His colleague Elizabeth Truss told BBC Breakfast a more rigorous system was needed.
“What we can’t do is we cannot carry on with a system that isn’t delivering, where there has been rampant grade inflation and where international league tables tell us we have stagnated compared with the rest of the world,” she said.
“For too long we have pretended that students’ results are getting better, whereas actually all that has been happening is that exams have been getting easier and there has been a race to the bottom between exam boards. We need to stop that happening now.”
Wales and Northern Ireland are not following England’s lead, and the education select committee says in a report it would “regrettable” if separate systems emerged. Scotland has always had its own system of exams.

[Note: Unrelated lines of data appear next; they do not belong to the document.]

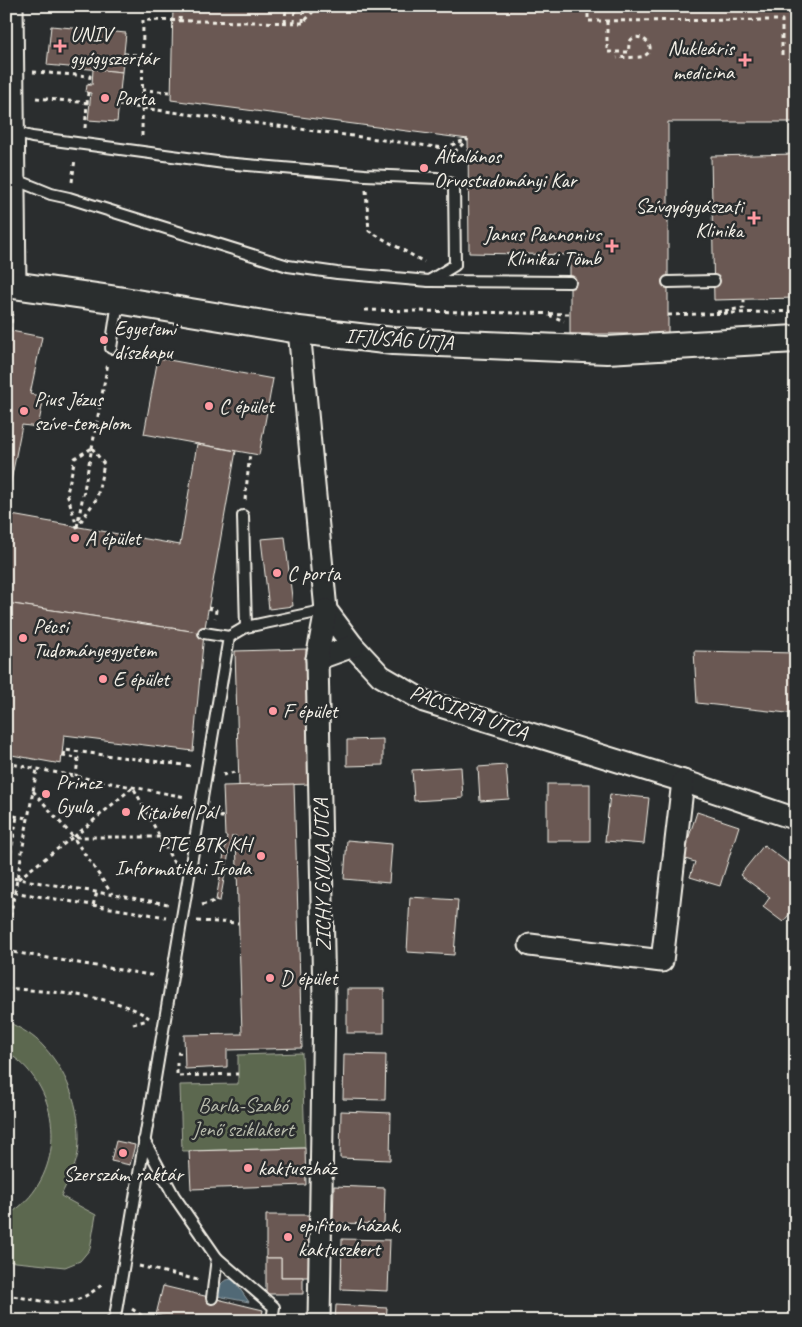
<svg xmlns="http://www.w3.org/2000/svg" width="802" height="1327" font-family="Caveat,sans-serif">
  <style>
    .green { fill: #5b6850; stroke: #a8ac9c }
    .water { fill: #516976; stroke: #929fa4 }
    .building { fill: #6a5953; stroke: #f4f1e8 }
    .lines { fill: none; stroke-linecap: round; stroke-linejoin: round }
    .service-casing { stroke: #f4f1e8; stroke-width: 14 }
    .minor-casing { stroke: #f4f1e8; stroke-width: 25 }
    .tertiary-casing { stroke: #f4f1e8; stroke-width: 30 }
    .path { stroke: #f4f1e8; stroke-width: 3; stroke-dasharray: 4 4; stroke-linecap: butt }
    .service { stroke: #2a2d2e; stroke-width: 10 }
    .minor { stroke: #2a2d2e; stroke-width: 21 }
    .tertiary { stroke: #2a2d2e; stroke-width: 26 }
    .poi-dot { fill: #ff9aa2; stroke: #2a2d2e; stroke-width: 2 }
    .labels { text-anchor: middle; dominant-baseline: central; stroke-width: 5; stroke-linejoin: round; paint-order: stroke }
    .poi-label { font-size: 21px; fill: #f4f1e8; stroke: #2a2d2e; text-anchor: start }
    .street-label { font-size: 21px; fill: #f4f1e8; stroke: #2a2d2e }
    .park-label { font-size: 21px; fill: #b7baab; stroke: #2a2d2e }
  </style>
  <rect width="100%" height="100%" fill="#2a2d2e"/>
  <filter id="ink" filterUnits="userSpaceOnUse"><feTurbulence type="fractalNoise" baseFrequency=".02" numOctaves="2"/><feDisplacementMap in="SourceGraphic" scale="10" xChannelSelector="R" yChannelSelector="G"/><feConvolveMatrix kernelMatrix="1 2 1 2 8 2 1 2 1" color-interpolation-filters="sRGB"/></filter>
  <g filter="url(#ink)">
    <g class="green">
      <polygon points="600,6 796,6 796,40 792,40 792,10 600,9"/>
      <path d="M6 1021C20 1028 34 1035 44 1047 70 1075 83 1116 78 1153 75 1169 67 1182 61 1196L96 1215 90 1249 80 1261 65 1267 6 1261V1216C56 1188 66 1119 32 1075 25 1065 16 1058 6 1052Z"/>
      <polygon points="302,1053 305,1148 182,1151 180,1085 238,1084 238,1055"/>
    </g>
    <path class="water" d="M233 1279 249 1302 217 1296C221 1284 220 1280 233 1279Z"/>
    <g class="building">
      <polygon points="173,6 600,6 600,9 792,10 792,40 796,40 796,122 668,122 668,334 570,334 570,255 469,253 468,139 171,100"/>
      <polygon points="51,26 126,33 122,72 47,65"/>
      <polygon points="93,69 122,72 117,122 88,120 91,93 86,92 87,85 92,85"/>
      <polygon points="796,154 796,298 714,300 711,156"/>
      <polygon points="6,330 42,337 30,394 44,397 38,427 22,425 6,506"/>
      <polygon points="158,358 273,379 259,455 144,434"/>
      <polygon points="197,444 236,451 204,633 6,603 6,514 180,545"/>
      <polygon points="285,537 293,606 269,609 261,539"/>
      <polygon points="6,603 204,633 193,751 64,735 61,764 6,754 9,726 6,725"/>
      <polygon points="306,649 311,784 239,786 235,651"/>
      <polygon points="694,651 796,653 796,714 697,703"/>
      <polygon points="383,739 383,765 347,766 347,740"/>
      <polygon points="506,765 509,799 480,801 478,767"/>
      <polygon points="461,767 463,798 414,801 412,770"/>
      <polygon points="294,784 302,1048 227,1050 227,1067 185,1069 184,1035 242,1034 236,836 232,836 220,901 216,900 227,836 225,836 223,786"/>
      <rect x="547" y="784" width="43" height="57"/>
      <polygon points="610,794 649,798 644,844 605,841"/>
      <polygon points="697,812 739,826 720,886 690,877 695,862 682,858"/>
      <polygon points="347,840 392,844 389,883 344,879"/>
      <polygon points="764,845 796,869 796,906 783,922 763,907 770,897 740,875"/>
      <polygon points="410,897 458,900 454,955 407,952"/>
      <rect x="347" y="989" width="37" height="44"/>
      <polygon points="344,1054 386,1055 385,1100 343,1099"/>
      <polygon points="341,1111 391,1113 390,1160 340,1158"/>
      <polygon points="116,1141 135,1145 130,1165 111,1161"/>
      <polygon points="305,1148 306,1185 191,1189 189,1151"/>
      <polygon points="334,1186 385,1188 384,1224 333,1223"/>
      <polygon points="266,1215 310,1215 311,1277 281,1277 281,1258 266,1258"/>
      <polygon points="342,1239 390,1240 388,1291 341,1289"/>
      <polygon points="266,1258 281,1258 281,1277 303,1277 303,1294 266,1294"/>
      <polygon points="163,1286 263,1310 261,1321 179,1321 156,1315"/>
      <polygon points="336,1305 387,1308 386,1321 335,1321"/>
      <polygon points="156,1315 179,1321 154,1321"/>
    </g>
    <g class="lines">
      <g class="service-casing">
        <g id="service">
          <polyline points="14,132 32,137 224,163 365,175 437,178 454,185 455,265 429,281 337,273 288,266 69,198 51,194 14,179"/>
          <polyline points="429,281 570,282"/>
          <polyline points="668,282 714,281"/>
          <polyline points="111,348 118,302"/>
          <polyline points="243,516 246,627"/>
          <polyline points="204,633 229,637"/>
          <polyline points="144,1140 174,1196 217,1258 212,1298"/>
          <polyline points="217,1258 274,1307 272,1321"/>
          <polyline points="112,1321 115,1317 229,637 246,627 326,610"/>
        </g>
      </g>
      <g class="minor-casing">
        <g id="minor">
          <polyline points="12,6 15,286"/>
          <polyline points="299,330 326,610 353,646 381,676 424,701 683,781 796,819"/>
          <polyline points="317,659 353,646"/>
          <polyline points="530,945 662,961 683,781"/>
          <polyline points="319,1321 324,998 317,659 326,610"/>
        </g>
      </g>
      <g class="tertiary-casing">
        <polyline id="tertiary" points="6,284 118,300 299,330 393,341 607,350 796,339"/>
      </g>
      <g class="path">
        <polyline points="588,6 588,21 782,20 782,58"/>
        <polyline points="610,9 610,6"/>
        <polyline points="180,21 181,6"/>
        <path d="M607 21V52H629C625 22 665 45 644 56 642 58 622 57 617 58"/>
        <polyline points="303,22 304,6"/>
        <polyline points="285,23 286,6"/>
        <polyline points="294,23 295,6"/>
        <polyline points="124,54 143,55"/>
        <polyline points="33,72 90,76 89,85"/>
        <polyline points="142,90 171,92"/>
        <polyline points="36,98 90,103"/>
        <polyline points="119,105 444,148 465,140"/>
        <polyline points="85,128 88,92"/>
        <polyline points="142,136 143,20 303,23 318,6"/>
        <polyline points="443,163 468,139"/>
        <polyline points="72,182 75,159"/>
        <polyline points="366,190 369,231 424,262"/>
        <polyline points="365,310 570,314"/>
        <polyline points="717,312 744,308 744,300"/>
        <polyline points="549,315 564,321"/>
        <polyline points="668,315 796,311"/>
        <polyline points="10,331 13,308"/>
        <polygon points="92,448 104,464 97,498 77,527 67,493 75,458"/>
        <polyline points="245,500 250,453"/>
        <polyline points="77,527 108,363"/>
        <polyline points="208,608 216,610 215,618"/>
        <polyline points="62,756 78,758 76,776"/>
        <polyline points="64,756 65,750 191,766"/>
        <polyline points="6,763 185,797"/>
        <polyline points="223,775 239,771"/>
        <polyline points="33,791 73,837 112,894"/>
        <polyline points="216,812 221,812 221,817 224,817"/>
        <polyline points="6,815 28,818"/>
        <polyline points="74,837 133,787 174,863"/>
        <polyline points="6,877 168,904"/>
        <polyline points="7,877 17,816"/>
        <polyline points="18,879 73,837 159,837 179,840"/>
        <polyline points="6,891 166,917"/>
        <polyline points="93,905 97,892"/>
        <polyline points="202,905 218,900"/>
        <polyline points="197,921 238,923"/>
        <polyline points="6,940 37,769"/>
        <polyline points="6,951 156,976"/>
        <path d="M6 988C47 992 116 994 149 1018"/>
        <polyline points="133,1024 148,1020"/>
        <polyline points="177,1053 185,1054"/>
        <polyline points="177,1062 177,1076 238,1074"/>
        <polyline points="139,1266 198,1280"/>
        <path d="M6 1295C28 1298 55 1306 76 1300 86 1297 95 1290 103 1284"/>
        <polyline points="132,1309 150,1321"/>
      </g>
      <use href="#service" class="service"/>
      <use href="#minor" class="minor"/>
      <use href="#tertiary" class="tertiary"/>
    </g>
  </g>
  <g class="poi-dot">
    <path d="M57.5 38.5h5v5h5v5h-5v5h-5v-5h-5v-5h5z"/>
    <path d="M742.5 52.5h5v5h5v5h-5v5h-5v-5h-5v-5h5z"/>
    <circle cx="105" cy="98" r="5"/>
    <circle cx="424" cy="168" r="5"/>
    <path d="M751.5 210.5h5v5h5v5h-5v5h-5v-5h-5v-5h5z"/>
    <path d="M609.5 238.5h5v5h5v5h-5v5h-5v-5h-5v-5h5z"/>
    <circle cx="104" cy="340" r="5"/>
    <circle cx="209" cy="406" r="5"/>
    <circle cx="24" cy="411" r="5"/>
    <circle cx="75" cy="538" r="5"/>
    <circle cx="277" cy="573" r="5"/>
    <circle cx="23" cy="638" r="5"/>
    <circle cx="103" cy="679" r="5"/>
    <circle cx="273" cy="711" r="5"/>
    <circle cx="46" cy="794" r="5"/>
    <circle cx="126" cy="812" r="5"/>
    <circle cx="261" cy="856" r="5"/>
    <circle cx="270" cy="978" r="5"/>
    <circle cx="123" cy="1153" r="5"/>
    <circle cx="248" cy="1168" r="5"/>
    <circle cx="288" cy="1237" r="5"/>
  </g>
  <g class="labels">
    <g class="poi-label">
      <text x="70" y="34">UNIV<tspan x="70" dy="24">gyógyszertár</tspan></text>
      <text x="734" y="48" text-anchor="end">Nukleáris<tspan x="734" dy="24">medicina</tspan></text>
      <text x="115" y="98">Porta</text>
      <text x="434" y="156">Általános<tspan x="434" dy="24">Orvostudományi Kar</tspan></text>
      <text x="743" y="206" text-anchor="end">Szívgyógyászati<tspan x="743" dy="24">Klinika</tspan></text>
      <text x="601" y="234" text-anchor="end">Janus Pannonius<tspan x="601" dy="24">Klinikai Tömb</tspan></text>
      <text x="114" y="328">Egyetemi<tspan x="114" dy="24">díszkapu</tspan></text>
      <text x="34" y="399">Pius Jézus<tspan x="34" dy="24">szíve-templom</tspan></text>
      <text x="219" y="406">C épület</text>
      <text x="85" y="538">A épület</text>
      <text x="287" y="573">C porta</text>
      <text x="33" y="626">Pécsi<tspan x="33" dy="24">Tudományegyetem</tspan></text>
      <text x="113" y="679">E épület</text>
      <text x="283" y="711">F épület</text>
      <text x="56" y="782">Princz<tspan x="56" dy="24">Gyula</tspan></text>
      <text x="136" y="812">Kitaibel Pál</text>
      <text x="251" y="844" text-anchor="end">PTE BTK KH<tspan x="251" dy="24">Informatikai Iroda</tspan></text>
      <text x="280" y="978">D épület</text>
      <text x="258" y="1168">kaktuszház</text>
      <text x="123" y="1174" text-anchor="middle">Szerszám raktár</text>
      <text x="298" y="1225">epifiton házak,<tspan x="298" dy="24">kaktuszkert</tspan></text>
    </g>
    <g class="street-label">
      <text transform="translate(399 339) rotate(4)">IFJÚSÁG ÚTJA</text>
      <text transform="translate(469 712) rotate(20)">PACSIRTA UTCA</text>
      <text transform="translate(322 875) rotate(-91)">ZICHY GYULA UTCA</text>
    </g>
    <g class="park-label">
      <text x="243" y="1105">Barla-Szabó<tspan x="243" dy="24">Jenő sziklakert</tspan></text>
    </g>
  </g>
  <rect width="802" height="1327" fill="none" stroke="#2a2d2e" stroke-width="25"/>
  <rect x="12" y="12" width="777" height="1302" fill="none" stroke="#f4f1e8" stroke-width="2" filter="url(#ink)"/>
</svg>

Mr Gove wrote to education ministers in Cardiff and Belfast in May, saying that differences in exam structure were a “natural and legitimate consequence of devolution”.
In 2012, there was major controversy when teachers claimed that tens of thousands of teenagers had received lower results than expected in their GCSE English exams after grade boundaries were changed mid-year.

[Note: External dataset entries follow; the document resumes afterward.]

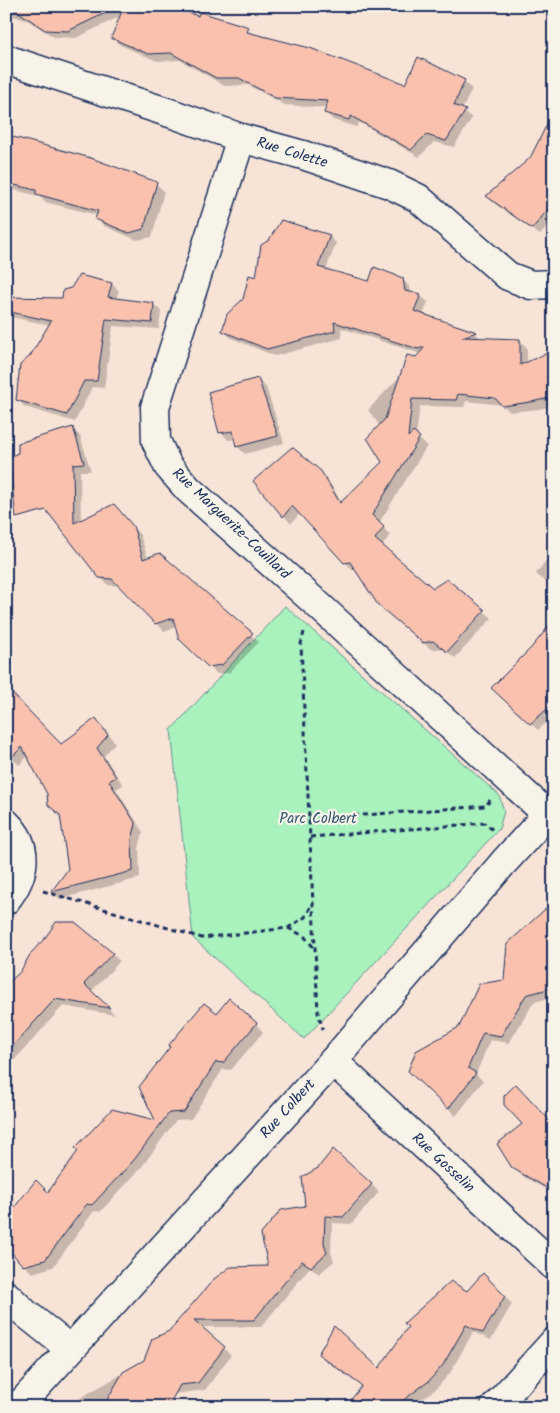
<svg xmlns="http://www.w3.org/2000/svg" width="560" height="1413" font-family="Kalam,sans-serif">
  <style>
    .green { fill: #a9f1bd; stroke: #62908e }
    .shadow { fill: #0003 }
    .building { fill: #fac2ae; stroke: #1b2f5e }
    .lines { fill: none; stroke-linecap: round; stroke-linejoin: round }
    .minor-casing { stroke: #1b2f5e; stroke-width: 31 }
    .path { stroke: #1b2f5e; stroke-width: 3; stroke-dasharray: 5 4; stroke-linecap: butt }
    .minor { stroke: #f7f3e8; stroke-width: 28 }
    .labels { text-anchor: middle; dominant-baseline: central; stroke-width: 4.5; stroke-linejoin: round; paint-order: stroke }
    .street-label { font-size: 15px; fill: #1b2f5e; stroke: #f7f3e8 }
    .park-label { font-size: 15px; fill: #375671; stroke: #f7f3e8 }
  </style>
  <rect width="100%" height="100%" fill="#f8e4d7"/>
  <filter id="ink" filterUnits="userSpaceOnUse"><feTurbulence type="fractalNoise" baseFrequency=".02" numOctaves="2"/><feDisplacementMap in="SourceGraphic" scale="10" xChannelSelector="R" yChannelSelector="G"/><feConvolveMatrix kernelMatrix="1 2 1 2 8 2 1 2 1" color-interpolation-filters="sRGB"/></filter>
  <g filter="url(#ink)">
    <path class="green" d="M285 606 499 795 504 811 499 829 304 1039 193 938 171 730Z"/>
    <g class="shadow">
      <path d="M6 6H164L406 85 419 59 464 82 472 89 462 110 472 118 454 147 434 142 419 157 359 122 357 127 333 120 326 113 327 108 285 105 248 85 225 86 180 60 157 61 120 45 113 38 121 16 76 38 54 37 29 21 6 14Z"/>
      <path d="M6 136 156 184 164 191 152 237 137 240 104 226 97 218V215L45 202 39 196 6 188Z"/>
      <path d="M554 151V219L540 235 495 204 488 197Z"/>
      <path d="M329 236 336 243 326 270 370 283 402 279 410 287 411 293 420 295 428 302 423 315 476 333 481 339 520 340 527 348V363L554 351V406L539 409 510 412 503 405 466 401 464 407 420 406 416 436 427 446 379 523 390 535 382 547 433 589 447 580 492 618 455 658 442 648 432 650 387 613 356 570H353L345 562 300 513 291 524 255 481 320 472 328 480 342 503 384 462 380 426 368 410 421 354 341 328 342 338 275 356 231 338 224 331 257 278Z"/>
      <path d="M112 284 119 291 116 299 153 304 161 311 159 329 113 326 104 388 92 387 75 422 25 407 18 400 31 356 50 325 6 316V298L63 299Z"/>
      <path d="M258 380 266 387 284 443 245 454 237 446 236 439 228 440 221 432Z"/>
      <path d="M72 429 80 436 91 471H80L81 521 121 513 140 535 148 559 159 554 259 642 229 673 217 674 180 638 177 627 164 631 120 586 108 585 100 577 43 503 24 516 16 509Z"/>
      <path d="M549 556 554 561V589L536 574Z"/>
      <path d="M554 622V716L538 730 500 695Z"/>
      <path d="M6 699 61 745 96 720 103 727 115 743 104 756 123 785 116 789 143 832 139 848 140 878 60 899 53 892 69 869 61 815 28 756 19 765 6 753Z"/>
      <path d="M554 905V997L534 1002 509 1043 490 1040 476 1074 483 1081 456 1116 409 1071 459 1028 505 981Z"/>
      <path d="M112 954 120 961 91 992 115 1015 63 1006 11 1064 12 1065 6 1073V987Z"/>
      <path d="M217 1014 256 1024 263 1032 231 1070 223 1069 191 1119 176 1120 141 1168 100 1212 94 1211 53 1267 32 1273 24 1265 48 1194 158 1122Z"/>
      <path d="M554 1126V1194L521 1175 513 1167Z"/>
      <path d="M372 1185 379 1192 351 1224 332 1223 331 1252 334 1261 319 1274 310 1267 261 1327H200L231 1355 205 1390 87 1405 80 1398 145 1361 170 1332 269 1267 306 1207Z"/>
      <path d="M483 1275 512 1304 491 1340 473 1332 450 1373 437 1388 411 1407H347L363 1387 327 1362 319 1354 379 1369 467 1293Z"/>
    </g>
    <g class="building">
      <path d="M10 6H120L68 31 45 30Z"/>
      <path d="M124 6H168L198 16 200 12 249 27 247 32 310 48 405 84 418 57 465 80 454 105 466 110 446 141 426 135 411 150 351 116 349 120 324 113 328 101 275 98 239 78H216L171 53 148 54 111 38Z"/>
      <path d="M554 110V202L532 229 486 196 530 158Z"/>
      <path d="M6 135 91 158 157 182 144 229 129 233 95 219 98 211 36 194V190L6 183Z"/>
      <path d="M281 220 330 235 318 267 369 281 374 267 403 278 405 291 421 294 414 311 477 332 462 337 520 339V365L554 350V397L531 402 502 406 495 398 458 394 456 400 412 399 408 437 413 432 420 437 372 515 384 527 375 539 433 588 447 579 485 610 447 652 433 641 423 643 378 605 350 562 344 563 292 506 283 517 253 481 292 447 321 471 340 503 382 462 367 438 385 419 407 355 416 357 425 347 418 349 334 322 335 331 267 349 222 331 227 314 243 299 249 275 256 277 261 245 269 240Z"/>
      <path d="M79 275 112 283 108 297 154 303 152 323 106 319 97 381H84L67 415 16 400 20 365 30 356 51 321 6 311V297L62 298 63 290 71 288Z"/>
      <path d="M258 378 278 436 236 447 233 431 219 433 208 392Z"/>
      <path d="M73 427 84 463 73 464 74 523 114 504 133 526 143 559 160 553 253 633 222 665 208 667 179 639 173 618 155 624 112 579 99 578 46 510 16 518 9 457 18 453V443Z"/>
      <path d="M554 620V703L530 724 491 688 531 648Z"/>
      <path d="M6 687 61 744 96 718 108 735 97 748 116 777 109 781 136 824 132 839 133 871 51 892 68 869 60 815 48 805 47 794 22 747 6 763Z"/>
      <path d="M554 901V979L548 989 526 995 501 1036 483 1033 468 1068 476 1073 448 1109 408 1071 416 1051 459 1027 479 984 504 980 507 944Z"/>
      <path d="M56 922H75L113 953 84 984 110 1008 55 999 6 1054V985L20 972 31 953 45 938Z"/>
      <path d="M229 998 257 1023 223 1063 216 1062 184 1112 169 1113 134 1160 92 1205 87 1204 45 1260 23 1266 6 1246V1218L36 1180 48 1192 78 1151 75 1148 112 1109 155 1120 139 1087 170 1047 168 1046 204 1003 217 1013Z"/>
      <path d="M516 1084 554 1125V1192L512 1168 497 1144 522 1124 504 1105V1096Z"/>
      <path d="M333 1149 372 1184 343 1217 325 1216 324 1243 327 1253 311 1267 302 1261 254 1320H194L225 1347 198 1383 180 1385 168 1407H103L123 1372 144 1360 152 1339 169 1331 214 1279 230 1267 268 1266 261 1234 281 1210 305 1206 302 1177 318 1168Z"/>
      <path d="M483 1273 505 1296 483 1333 466 1325 443 1365 429 1381 394 1407H345L362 1386 318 1354 334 1326 379 1368 408 1327 404 1323 451 1281 467 1291Z"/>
    </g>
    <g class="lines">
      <g class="minor-casing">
        <g id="minor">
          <path d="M6 59 173 114 241 138 303 155 389 184 418 198 508 276 531 285 554 284"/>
          <path d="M241 138 155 407 156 441 168 466 188 489 316 603 547 814"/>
          <path d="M6 823C30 846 26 875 6 900"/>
          <path d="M333 1061 554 1266"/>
          <path d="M6 1295 25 1313 70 1349"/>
          <path d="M18 1407 333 1061 504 862 554 807"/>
          <path d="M495 1407 554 1342"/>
        </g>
      </g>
      <g class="path">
        <path d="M304 632 301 644 318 1013 323 1029"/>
        <path d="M309 819 486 806 490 800"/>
        <path d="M310 837 485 823 494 831"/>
        <path d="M43 891 202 938 288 928 305 917 312 905"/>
        <path d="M288 928 304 936 315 949"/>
      </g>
      <use href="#minor" class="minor"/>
    </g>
  </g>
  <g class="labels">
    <g class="street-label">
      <text transform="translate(292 153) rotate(17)">Rue Colette</text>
      <text transform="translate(231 524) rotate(43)">Rue Marguerite-Couillard</text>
      <text transform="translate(288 1109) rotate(-48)">Rue Colbert</text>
      <text transform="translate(443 1163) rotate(43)">Rue Gosselin</text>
    </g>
    <g class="park-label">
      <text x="318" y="819">Parc Colbert</text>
    </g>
  </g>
  <rect width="560" height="1413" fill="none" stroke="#f7f3e8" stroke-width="25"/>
  <rect x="12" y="12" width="535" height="1388" fill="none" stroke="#1b2f5e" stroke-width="2" filter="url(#ink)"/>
</svg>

In its report, the education select committee lays the blame on the design of the English GCSE, in particular the exam’s modular approach and the moderation of internal assessment.
Brian Lightman, general secretary of the Association of School and College Leaders, said: “Public confidence was damaged by last year’s GCSE English results, which makes it even more important that the government gets it right with the current reforms.
“A rushed implementation that ignores the views of teachers and experts will do nothing to build public trust.”